Aim
Please output the part of the records that opens with the line containing "catalogue / barcode: US 2776441" and closes with the line containing "collector number: 2721" as a two-column CSV headed field and value. Give one row per line, and put each entry in its own quoted field with any line breaks changed to spaces.

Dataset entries
»»

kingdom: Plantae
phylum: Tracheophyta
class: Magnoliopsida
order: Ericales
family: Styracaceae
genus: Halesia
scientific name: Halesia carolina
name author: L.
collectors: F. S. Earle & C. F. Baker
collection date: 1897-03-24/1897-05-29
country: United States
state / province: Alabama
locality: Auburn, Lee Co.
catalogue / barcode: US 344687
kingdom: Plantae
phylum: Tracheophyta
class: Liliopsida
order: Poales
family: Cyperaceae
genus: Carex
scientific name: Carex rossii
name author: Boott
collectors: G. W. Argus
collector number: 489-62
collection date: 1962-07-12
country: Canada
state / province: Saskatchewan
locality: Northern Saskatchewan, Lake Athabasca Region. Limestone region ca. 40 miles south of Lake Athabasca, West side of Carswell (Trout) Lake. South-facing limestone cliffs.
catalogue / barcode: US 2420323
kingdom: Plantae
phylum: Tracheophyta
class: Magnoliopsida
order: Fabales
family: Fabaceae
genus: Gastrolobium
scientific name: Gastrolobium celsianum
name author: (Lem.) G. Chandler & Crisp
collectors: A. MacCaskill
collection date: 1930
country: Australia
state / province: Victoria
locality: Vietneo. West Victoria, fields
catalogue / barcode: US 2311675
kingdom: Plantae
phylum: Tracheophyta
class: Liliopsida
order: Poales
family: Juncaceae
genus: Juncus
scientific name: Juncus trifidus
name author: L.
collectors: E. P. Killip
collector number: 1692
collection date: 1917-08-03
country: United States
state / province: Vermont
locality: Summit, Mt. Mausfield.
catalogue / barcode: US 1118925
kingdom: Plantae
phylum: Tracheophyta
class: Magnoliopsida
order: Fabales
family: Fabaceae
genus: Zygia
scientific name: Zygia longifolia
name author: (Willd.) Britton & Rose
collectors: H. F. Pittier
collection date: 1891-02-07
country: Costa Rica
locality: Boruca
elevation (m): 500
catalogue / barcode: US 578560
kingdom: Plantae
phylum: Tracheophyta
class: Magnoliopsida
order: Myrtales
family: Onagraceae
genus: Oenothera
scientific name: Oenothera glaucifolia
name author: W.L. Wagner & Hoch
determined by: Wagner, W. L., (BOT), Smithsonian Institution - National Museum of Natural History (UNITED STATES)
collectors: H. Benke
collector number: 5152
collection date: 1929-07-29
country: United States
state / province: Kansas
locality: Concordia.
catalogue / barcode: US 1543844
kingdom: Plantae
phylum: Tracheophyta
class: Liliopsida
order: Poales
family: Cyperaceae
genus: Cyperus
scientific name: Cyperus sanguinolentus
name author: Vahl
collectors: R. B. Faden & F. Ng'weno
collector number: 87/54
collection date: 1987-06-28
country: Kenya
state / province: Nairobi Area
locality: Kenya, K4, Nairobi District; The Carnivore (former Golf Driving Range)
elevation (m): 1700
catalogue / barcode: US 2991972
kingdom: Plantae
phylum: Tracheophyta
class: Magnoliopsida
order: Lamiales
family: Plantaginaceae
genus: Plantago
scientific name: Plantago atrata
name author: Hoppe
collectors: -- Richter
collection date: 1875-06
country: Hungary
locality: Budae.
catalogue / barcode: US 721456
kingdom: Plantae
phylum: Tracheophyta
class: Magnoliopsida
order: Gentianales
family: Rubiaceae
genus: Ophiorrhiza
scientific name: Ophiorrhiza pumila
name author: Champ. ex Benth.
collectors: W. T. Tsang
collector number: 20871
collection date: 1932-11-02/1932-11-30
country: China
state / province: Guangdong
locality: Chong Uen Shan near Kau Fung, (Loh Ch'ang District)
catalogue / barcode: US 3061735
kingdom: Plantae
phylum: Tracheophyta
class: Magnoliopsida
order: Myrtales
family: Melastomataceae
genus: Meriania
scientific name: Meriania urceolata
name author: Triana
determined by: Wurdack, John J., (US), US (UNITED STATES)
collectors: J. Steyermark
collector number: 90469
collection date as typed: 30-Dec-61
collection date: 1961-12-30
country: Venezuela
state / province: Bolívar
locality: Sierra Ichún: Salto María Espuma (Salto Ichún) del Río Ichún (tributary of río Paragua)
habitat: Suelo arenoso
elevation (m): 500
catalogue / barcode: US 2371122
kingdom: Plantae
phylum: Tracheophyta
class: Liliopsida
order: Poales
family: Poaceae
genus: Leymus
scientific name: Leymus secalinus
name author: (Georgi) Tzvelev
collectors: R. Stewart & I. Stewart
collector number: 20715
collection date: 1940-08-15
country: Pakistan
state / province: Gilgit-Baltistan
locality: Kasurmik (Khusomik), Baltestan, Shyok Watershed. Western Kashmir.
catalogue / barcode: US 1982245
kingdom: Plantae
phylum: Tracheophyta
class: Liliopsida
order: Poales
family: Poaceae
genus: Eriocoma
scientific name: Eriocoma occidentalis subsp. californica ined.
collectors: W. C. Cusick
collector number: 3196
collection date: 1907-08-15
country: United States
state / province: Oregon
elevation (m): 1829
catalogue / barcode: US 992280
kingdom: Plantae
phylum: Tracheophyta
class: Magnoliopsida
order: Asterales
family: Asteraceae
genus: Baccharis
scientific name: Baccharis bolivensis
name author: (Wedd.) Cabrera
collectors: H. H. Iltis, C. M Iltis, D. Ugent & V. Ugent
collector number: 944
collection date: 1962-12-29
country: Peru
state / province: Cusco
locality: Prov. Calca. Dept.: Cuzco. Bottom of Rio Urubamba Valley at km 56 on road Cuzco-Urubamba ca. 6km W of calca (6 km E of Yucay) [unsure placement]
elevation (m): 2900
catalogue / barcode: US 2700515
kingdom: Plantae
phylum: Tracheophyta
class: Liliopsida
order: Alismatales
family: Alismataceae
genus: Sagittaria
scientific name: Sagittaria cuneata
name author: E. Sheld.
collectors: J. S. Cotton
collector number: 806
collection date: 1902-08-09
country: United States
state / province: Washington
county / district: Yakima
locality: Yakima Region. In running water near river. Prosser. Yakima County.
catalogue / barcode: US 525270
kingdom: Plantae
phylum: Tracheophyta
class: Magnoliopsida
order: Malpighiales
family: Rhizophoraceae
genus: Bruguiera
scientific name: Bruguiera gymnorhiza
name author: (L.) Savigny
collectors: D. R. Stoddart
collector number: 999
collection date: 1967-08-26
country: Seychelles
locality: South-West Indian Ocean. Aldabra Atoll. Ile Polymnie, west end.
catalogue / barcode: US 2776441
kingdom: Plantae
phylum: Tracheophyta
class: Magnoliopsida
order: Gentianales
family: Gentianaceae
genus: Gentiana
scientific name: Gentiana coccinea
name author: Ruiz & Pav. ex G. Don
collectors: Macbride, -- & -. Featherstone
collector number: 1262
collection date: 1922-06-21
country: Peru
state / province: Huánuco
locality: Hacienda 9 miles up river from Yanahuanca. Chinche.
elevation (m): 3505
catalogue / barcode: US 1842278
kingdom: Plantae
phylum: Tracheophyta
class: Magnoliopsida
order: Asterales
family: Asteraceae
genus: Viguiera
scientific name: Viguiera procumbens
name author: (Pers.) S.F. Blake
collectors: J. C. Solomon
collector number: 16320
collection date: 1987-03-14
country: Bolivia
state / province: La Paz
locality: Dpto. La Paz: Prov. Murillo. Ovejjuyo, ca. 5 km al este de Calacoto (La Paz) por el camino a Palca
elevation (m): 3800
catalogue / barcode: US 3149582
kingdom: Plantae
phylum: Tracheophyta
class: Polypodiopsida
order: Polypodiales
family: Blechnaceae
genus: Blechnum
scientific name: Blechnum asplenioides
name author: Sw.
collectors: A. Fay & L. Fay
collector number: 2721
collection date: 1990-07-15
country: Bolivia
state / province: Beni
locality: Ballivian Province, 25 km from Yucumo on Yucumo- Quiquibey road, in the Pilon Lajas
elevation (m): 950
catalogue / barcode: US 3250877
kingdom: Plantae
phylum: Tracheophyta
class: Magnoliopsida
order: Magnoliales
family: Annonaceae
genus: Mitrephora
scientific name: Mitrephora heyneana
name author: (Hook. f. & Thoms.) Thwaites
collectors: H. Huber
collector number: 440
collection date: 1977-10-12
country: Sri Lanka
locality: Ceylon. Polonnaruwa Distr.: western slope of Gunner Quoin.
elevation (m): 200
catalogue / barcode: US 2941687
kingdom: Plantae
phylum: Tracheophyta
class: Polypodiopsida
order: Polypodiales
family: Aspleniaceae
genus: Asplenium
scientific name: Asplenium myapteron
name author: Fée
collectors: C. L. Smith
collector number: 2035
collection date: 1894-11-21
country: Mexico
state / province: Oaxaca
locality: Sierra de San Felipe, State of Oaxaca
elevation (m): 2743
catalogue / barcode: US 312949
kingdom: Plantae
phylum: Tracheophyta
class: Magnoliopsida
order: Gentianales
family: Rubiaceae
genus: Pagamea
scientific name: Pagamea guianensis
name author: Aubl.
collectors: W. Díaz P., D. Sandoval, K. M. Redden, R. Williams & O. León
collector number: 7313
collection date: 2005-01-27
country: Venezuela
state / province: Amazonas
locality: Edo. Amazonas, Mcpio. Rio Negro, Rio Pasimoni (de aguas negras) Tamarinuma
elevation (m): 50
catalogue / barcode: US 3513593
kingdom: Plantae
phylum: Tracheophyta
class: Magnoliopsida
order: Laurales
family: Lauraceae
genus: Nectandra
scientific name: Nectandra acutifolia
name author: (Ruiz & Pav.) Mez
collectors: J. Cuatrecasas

««

Task response
field,value
"catalogue / barcode:","US 2776441"
"kingdom:","Plantae"
"phylum:","Tracheophyta"
"class:","Magnoliopsida"
"order:","Gentianales"
"family:","Gentianaceae"
"genus:","Gentiana"
"scientific name:","Gentiana coccinea"
"name author:","Ruiz & Pav. ex G. Don"
"collectors:","Macbride, -- & -. Featherstone"
"collector number:","1262"
"collection date:","1922-06-21"
"country:","Peru"
"state / province:","Huánuco"
"locality:","Hacienda 9 miles up river from Yanahuanca. Chinche."
"elevation (m):","3505"
"catalogue / barcode:","US 1842278"
"kingdom:","Plantae"
"phylum:","Tracheophyta"
"class:","Magnoliopsida"
"order:","Asterales"
"family:","Asteraceae"
"genus:","Viguiera"
"scientific name:","Viguiera procumbens"
"name author:","(Pers.) S.F. Blake"
"collectors:","J. C. Solomon"
"collector number:","16320"
"collection date:","1987-03-14"
"country:","Bolivia"
"state / province:","La Paz"
"locality:","Dpto. La Paz: Prov. Murillo. Ovejjuyo, ca. 5 km al este de Calacoto (La Paz) por el camino a Palca"
"elevation (m):","3800"
"catalogue / barcode:","US 3149582"
"kingdom:","Plantae"
"phylum:","Tracheophyta"
"class:","Polypodiopsida"
"order:","Polypodiales"
"family:","Blechnaceae"
"genus:","Blechnum"
"scientific name:","Blechnum asplenioides"
"name author:","Sw."
"collectors:","A. Fay & L. Fay"
"collector number:","2721"